YOUR ASSIGNMENT:
Where a line of the records contains the word "MSWord", show that line.

RECORDS TO USE:
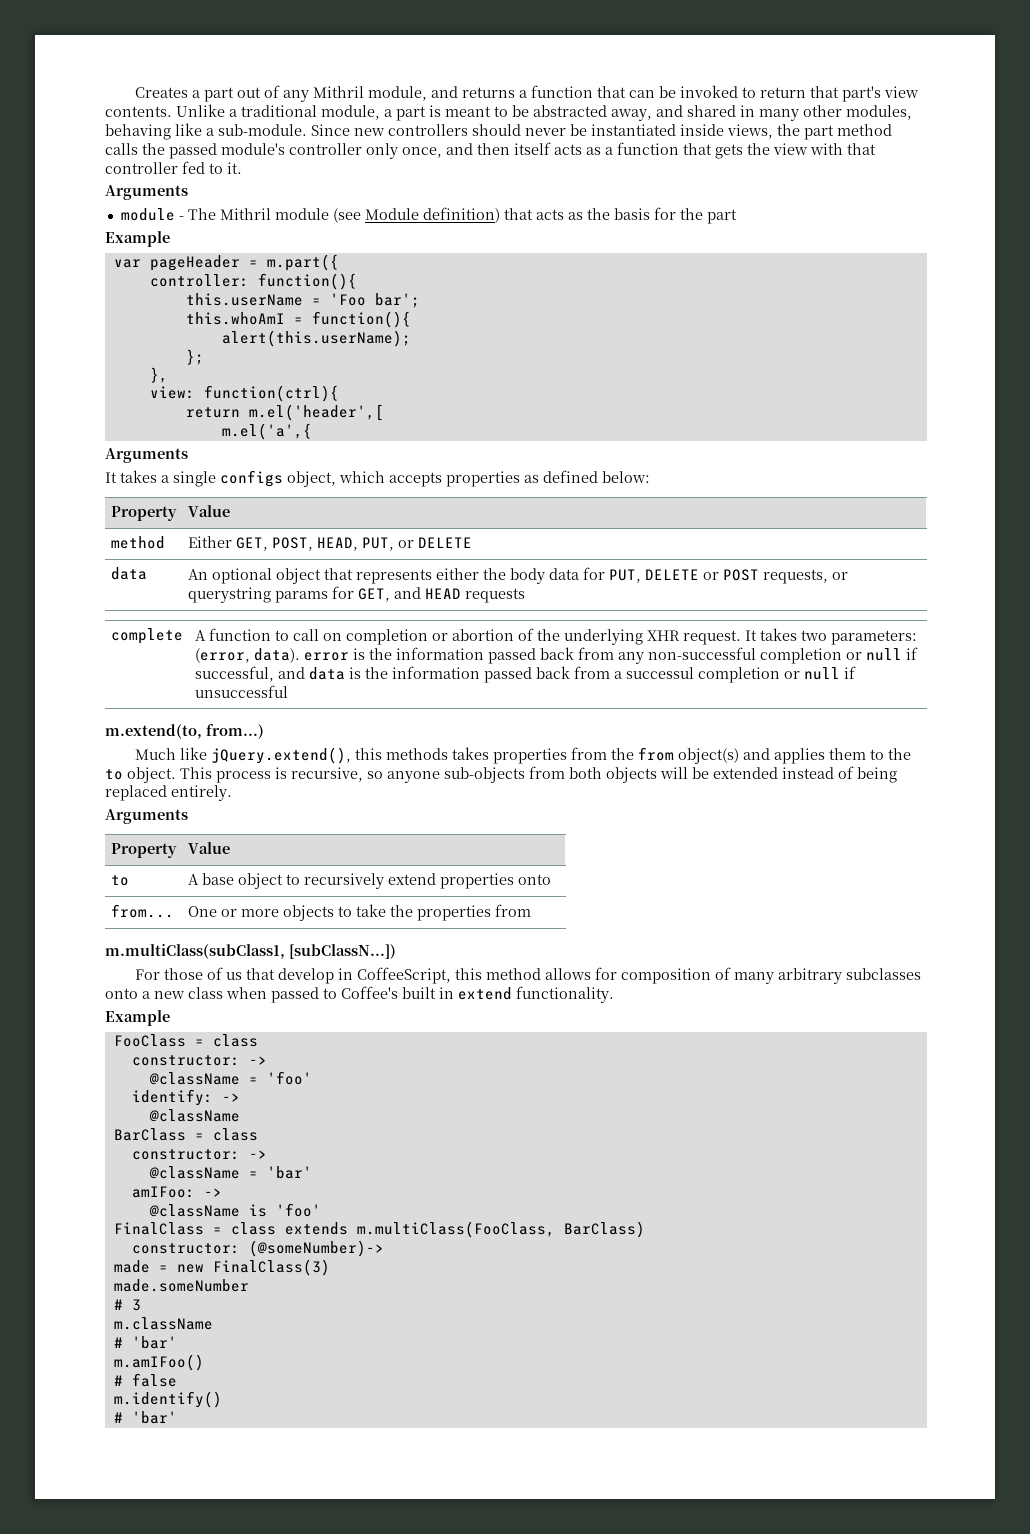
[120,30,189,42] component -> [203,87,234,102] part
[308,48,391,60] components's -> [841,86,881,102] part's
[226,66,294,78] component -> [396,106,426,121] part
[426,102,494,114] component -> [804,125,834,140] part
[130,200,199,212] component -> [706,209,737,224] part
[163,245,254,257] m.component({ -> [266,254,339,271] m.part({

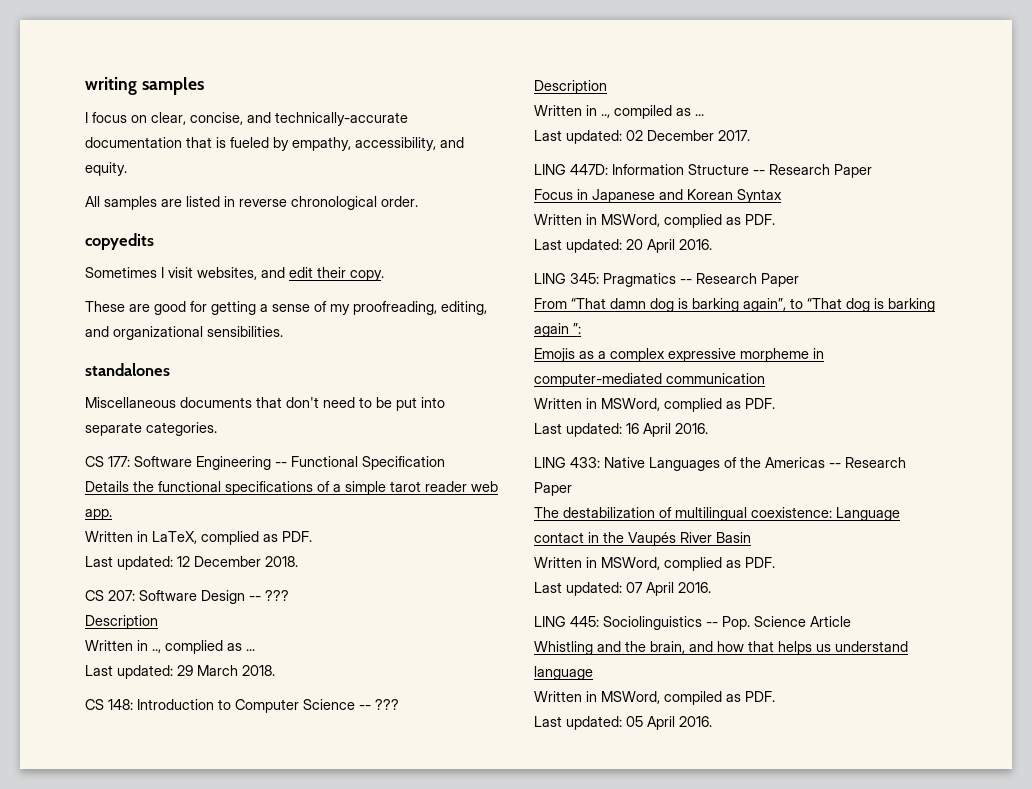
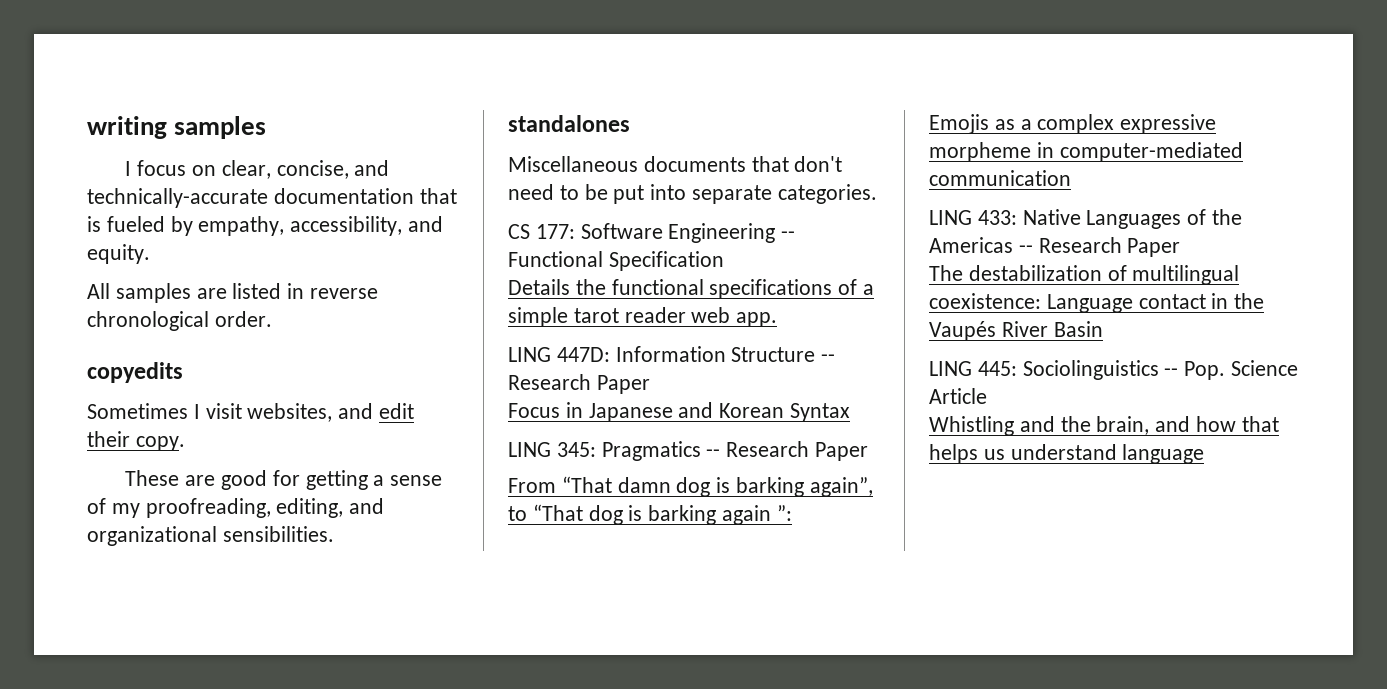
[85,531,312,545] [85,556,298,570] [85,590,289,604] [85,615,158,629] [85,640,255,654] [85,665,275,679] [85,699,399,713] [534,80,607,94] [534,105,704,119] [534,130,750,144] // Written in LaTeX, complied as PDF. // Last updated: 12 December 2018. // CS 207: Software Design -- ??? // Description // Written in .., complied as ... // Last updated: 29 March 2018. // CS 148: Introduction to Computer Science -- ??? // Description // Written in .., compiled as ... // Last updated: 02 December 2017. -> (778, 319) none
[534,214,775,228] [534,239,712,253] // Written in MSWord, complied as PDF. // Last updated: 20 April 2016. -> (851, 412) none
[534,398,775,412] [534,423,708,437] // Written in MSWord, complied as PDF. // Last updated: 16 April 2016. -> (1071, 178) none
[534,557,775,571] [534,582,711,596] // Written in MSWord, complied as PDF. // Last updated: 07 April 2016. -> (1103, 329) none
[534,691,775,705] [534,716,712,730] // Written in MSWord, compiled as PDF. // Last updated: 05 April 2016. -> (1205, 454) none

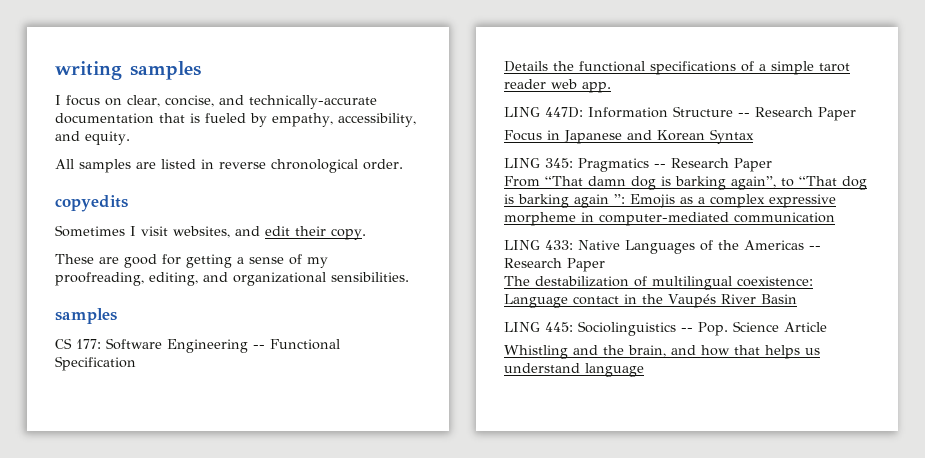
[508,115,630,132] [508,156,843,172] [508,184,877,204] standalones // Miscellaneous documents that don't need to be put into separate categories. -> [55,308,117,324] samples
(792, 513) // -> (625, 199) none

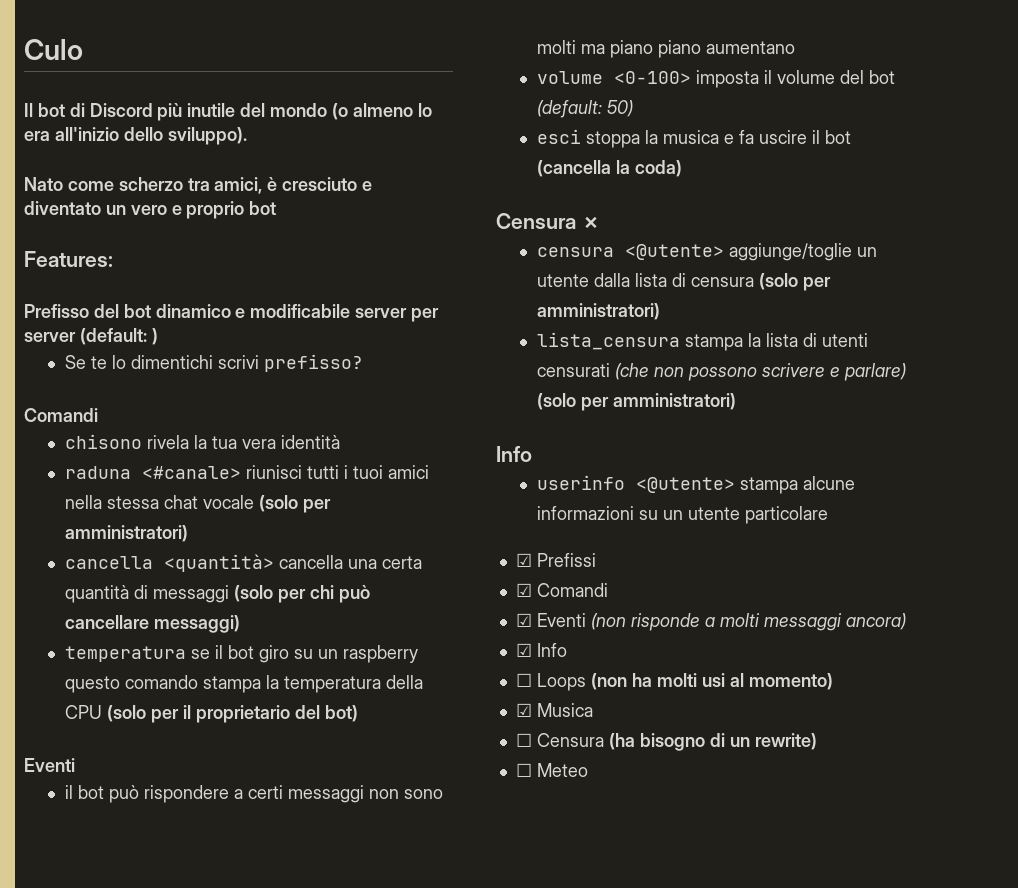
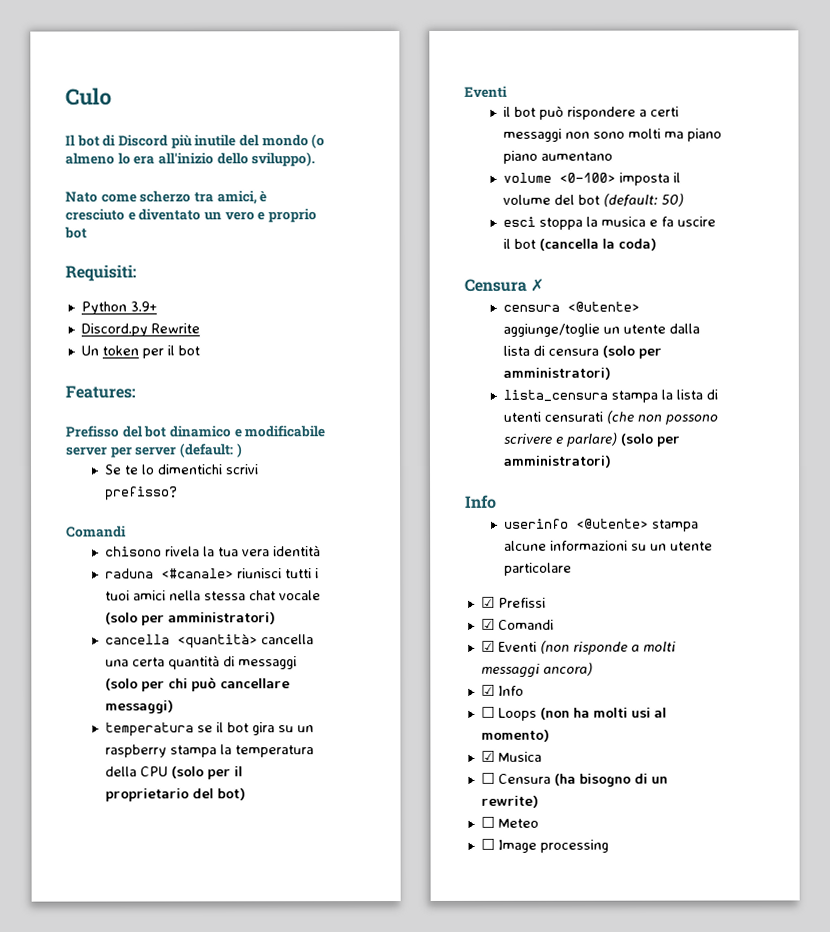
(277, 208) none -> [65,264,137,282] [80,301,157,315] [80,323,200,337] [80,345,200,359] // Requisiti: // Python 3.9+ // Discord.py Rewrite // Un token per il bot
[258,645,289,663] giro -> [251,722,275,736] gira
[64,675,198,693] questo comando -> (167, 751) none
(588, 770) none -> [480,838,609,853] // ☐ Image processing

ANSWER SECTION:
[534,214,775,228] [534,239,712,253] // Written in MSWord, complied as PDF. // Last updated: 20 April 2016. -> (851, 412) none
[534,398,775,412] [534,423,708,437] // Written in MSWord, complied as PDF. // Last updated: 16 April 2016. -> (1071, 178) none
[534,557,775,571] [534,582,711,596] // Written in MSWord, complied as PDF. // Last updated: 07 April 2016. -> (1103, 329) none
[534,691,775,705] [534,716,712,730] // Written in MSWord, compiled as PDF. // Last updated: 05 April 2016. -> (1205, 454) none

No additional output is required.